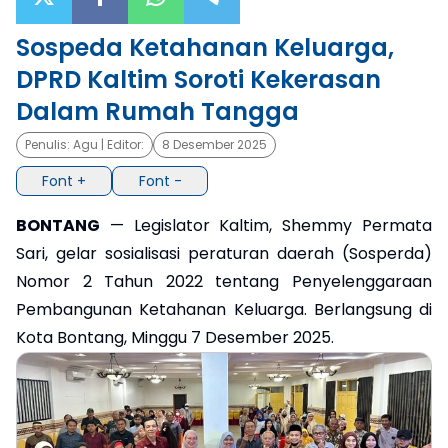
×
Sospeda Ketahanan Keluarga,
DPRD Kaltim Soroti Kekerasan
Dalam Rumah Tangga
Penulis:
Agu
| Editor:
8 Desember 2025
Font +
Font -
BONTANG
— Legislator Kaltim, Shemmy Permata
Sari, gelar sosialisasi peraturan daerah (Sosperda)
Nomor 2 Tahun 2022 tentang Penyelenggaraan
Pembangunan Ketahanan Keluarga. Berlangsung di
Kota Bontang, Minggu 7 Desember 2025.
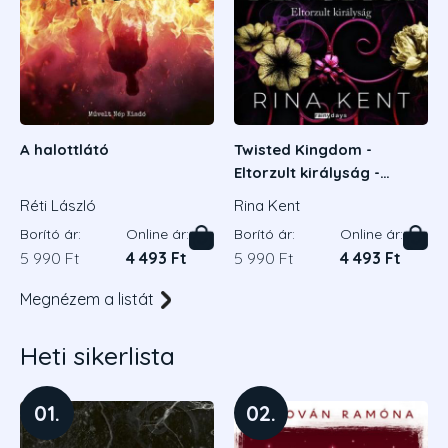
A halottlátó
Twisted Kingdom -
Ph
Eltorzult királyság -
Él
Éldekorált kiadás
Réti László
Rina Kent
Ka
Borító ár:
Online ár:
Borító ár:
Online ár:
Bor
5 990 Ft
4 493 Ft
5 990 Ft
4 493 Ft
6 
Megnézem a listát
Heti sikerlista
01.
02.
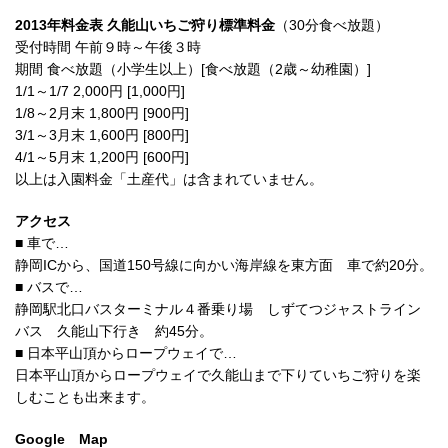
2013年料金表 久能山いちご狩り標準料金
（30分食べ放題）
受付時間 午前９時～午後３時
期間 食べ放題（小学生以上）[食べ放題（2歳～幼稚園）]
1/1～1/7 2,000円 [1,000円]
1/8～2月末 1,800円 [900円]
3/1～3月末 1,600円 [800円]
4/1～5月末 1,200円 [600円]
以上は入園料金「土産代」は含まれていません。
アクセス
■ 車で…
静岡ICから、国道150号線に向かい海岸線を東方面 車で約20分。
■ バスで…
静岡駅北口バスターミナル４番乗り場 しずてつジャストライン
バス 久能山下行き 約45分。
■ 日本平山頂からロープウェイで…
日本平山頂からロープウェイで久能山まで下りていちご狩りを楽
しむことも出来ます。
Google Map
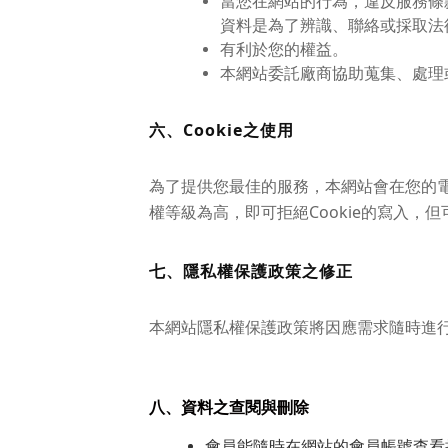
當您在網站的行為，違反服務條
資料是為了辨識、聯絡或採取法
有利於您的權益。
本網站委託廠商協助蒐集、處理
六、Cookie之使用
為了提供您最佳的服務，本網站會在您的電腦
權等級為高，即可拒絕Cookie的寫入，
七、隱私權保護政策之修正
本網站隱私權保護政策將因應需求隨時進
八、資料之查閱與刪除
會員能隨時在網站的會員帳號查看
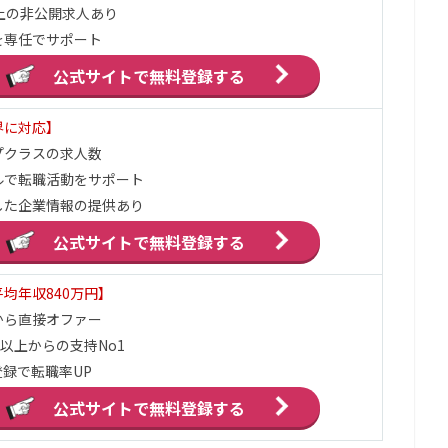
上の非公開求人あり
を専任でサポート
公式サイトで
無料登録する
界に対応】
プクラスの求人数
ルで転職活動をサポート
した企業情報の提供あり
公式サイトで
無料登録する
均年収840万円】
から直接オファー
万以上からの支持No1
録で転職率UP
公式サイトで
無料登録する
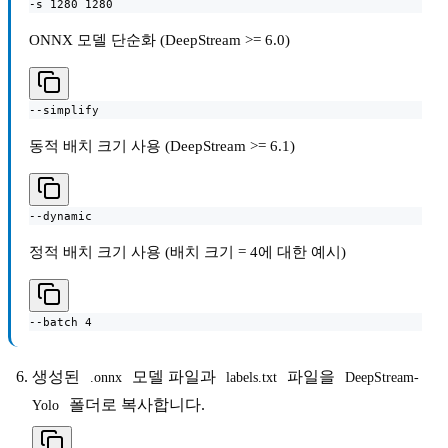
-s 1280 1280
ONNX 모델 단순화 (DeepStream >= 6.0)
--simplify
동적 배치 크기 사용 (DeepStream >= 6.1)
--dynamic
정적 배치 크기 사용 (배치 크기 = 4에 대한 예시)
--batch 4
생성된
모델 파일과
파일을
.onnx
labels.txt
DeepStream-
폴더로 복사합니다.
Yolo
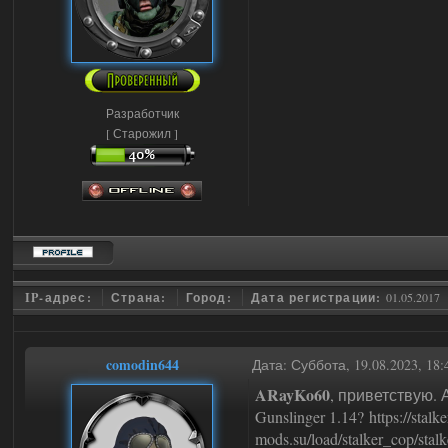
Разработчик
[ Старожил ]
IP-адрес:
Страна:
Город:
Дата регистрации:
01.05.2017
comodin644
Дата: Суббота, 19.08.2023, 18
ARayKo60
, приветствую. 
Gunslinger 1.14? https://stalke
mods.su/load/stalker_cop/stal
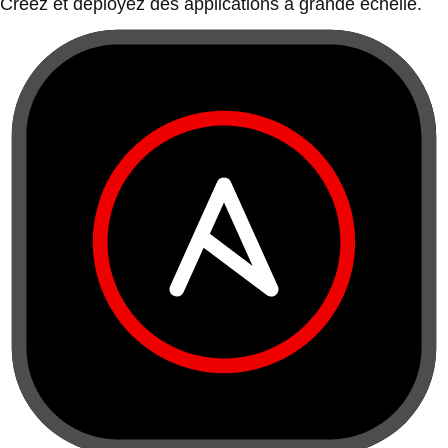
Créez et déployez des applications à grande échelle.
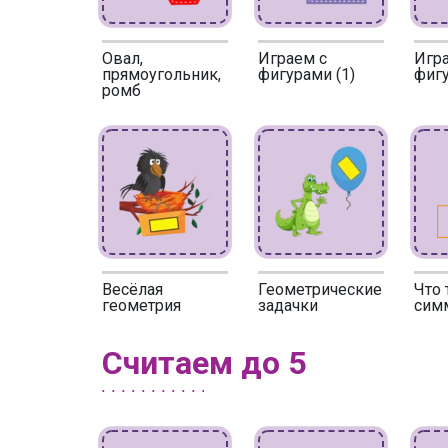
Овал,
Играем с
Игр
прямоугольник,
фигурами (1)
фигу
ромб
Весёлая
Геометрические
Что 
геометрия
задачки
сим
Считаем до 5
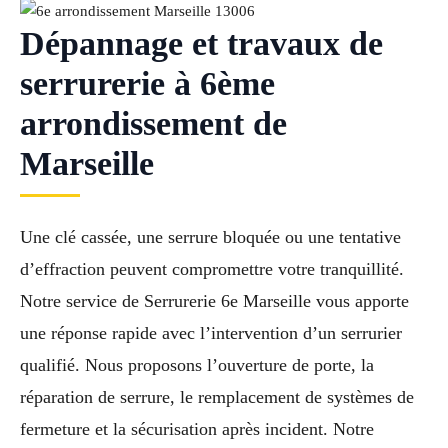
Dépannage et travaux de
serrurerie à 6ème
arrondissement de
Marseille
Une clé cassée, une serrure bloquée ou une tentative
d’effraction peuvent compromettre votre tranquillité.
Notre service de Serrurerie 6e Marseille vous apporte
une réponse rapide avec l’intervention d’un serrurier
qualifié. Nous proposons l’ouverture de porte, la
réparation de serrure, le remplacement de systèmes de
fermeture et la sécurisation après incident. Notre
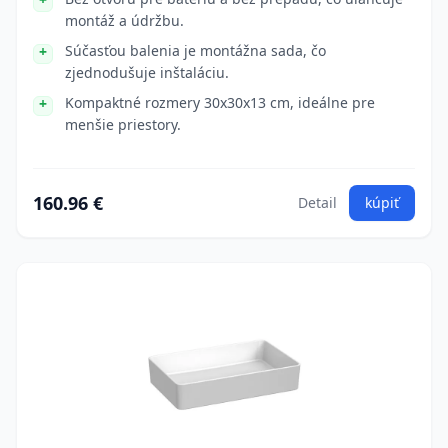
montáž a údržbu.
Súčasťou balenia je montážna sada, čo
zjednodušuje inštaláciu.
Kompaktné rozmery 30x30x13 cm, ideálne pre
menšie priestory.
160.96 €
Detail
kúpiť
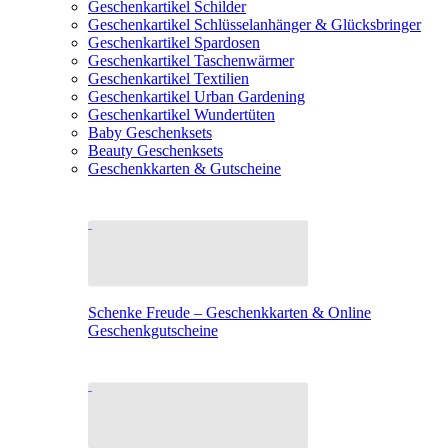
Geschenkartikel Schilder
Geschenkartikel Schlüsselanhänger & Glücksbringer
Geschenkartikel Spardosen
Geschenkartikel Taschenwärmer
Geschenkartikel Textilien
Geschenkartikel Urban Gardening
Geschenkartikel Wundertüten
Baby Geschenksets
Beauty Geschenksets
Geschenkkarten & Gutscheine
Schenke Freude – Geschenkkarten & Online
Geschenkgutscheine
....
● **WHAT YOU HAVE TO DO**:
Which lines above contain the word "Notre"? Show each of them.

● **ANSWER TO THIS EXERCISE**:
Notre service de Serrurerie 6e Marseille vous apporte
fermeture et la sécurisation après incident. Notre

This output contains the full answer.